Copy out the lines of the records word for word, beginning with the line that contains "x: median 25, box 5 to 55, whiskers -45 to 90" and ending with the line that contains "z: median 40, box", both of those lines included.

## [Data extracts]
· · · · ·
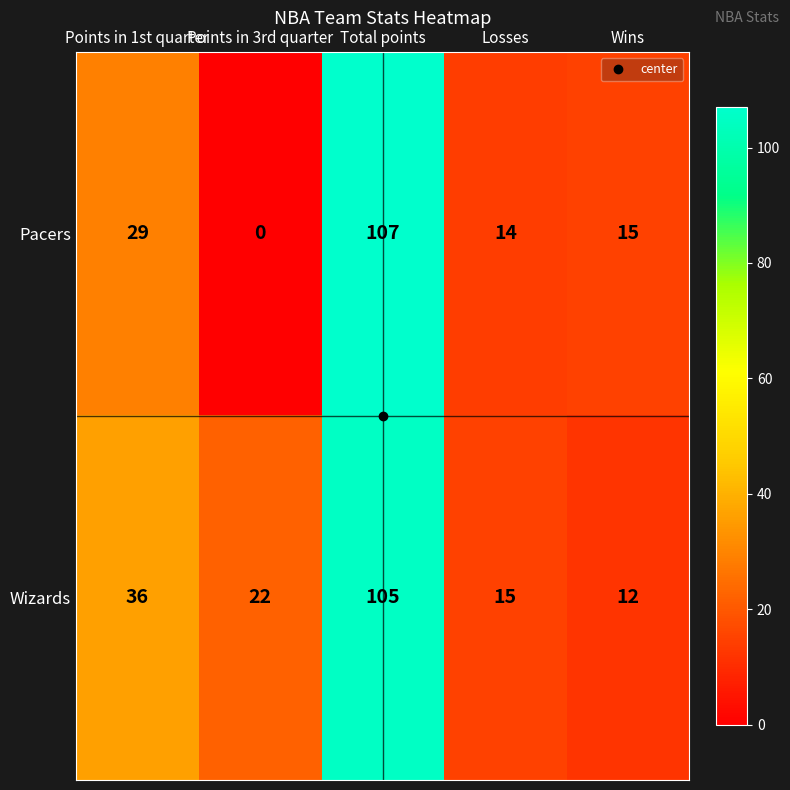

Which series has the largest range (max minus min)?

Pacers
· · · · ·
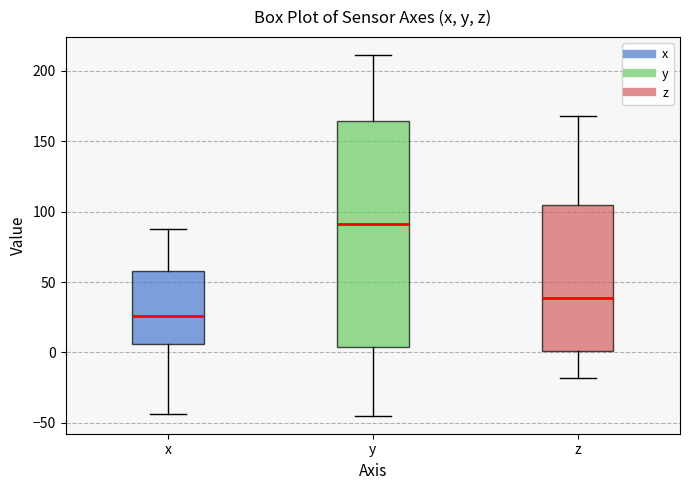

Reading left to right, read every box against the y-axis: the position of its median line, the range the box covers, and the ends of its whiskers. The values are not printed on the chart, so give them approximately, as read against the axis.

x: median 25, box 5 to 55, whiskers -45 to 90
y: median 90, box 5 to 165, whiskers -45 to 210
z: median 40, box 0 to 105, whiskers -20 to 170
· · · · ·
## [Task response]
x: median 25, box 5 to 55, whiskers -45 to 90
y: median 90, box 5 to 165, whiskers -45 to 210
z: median 40, box 0 to 105, whiskers -20 to 170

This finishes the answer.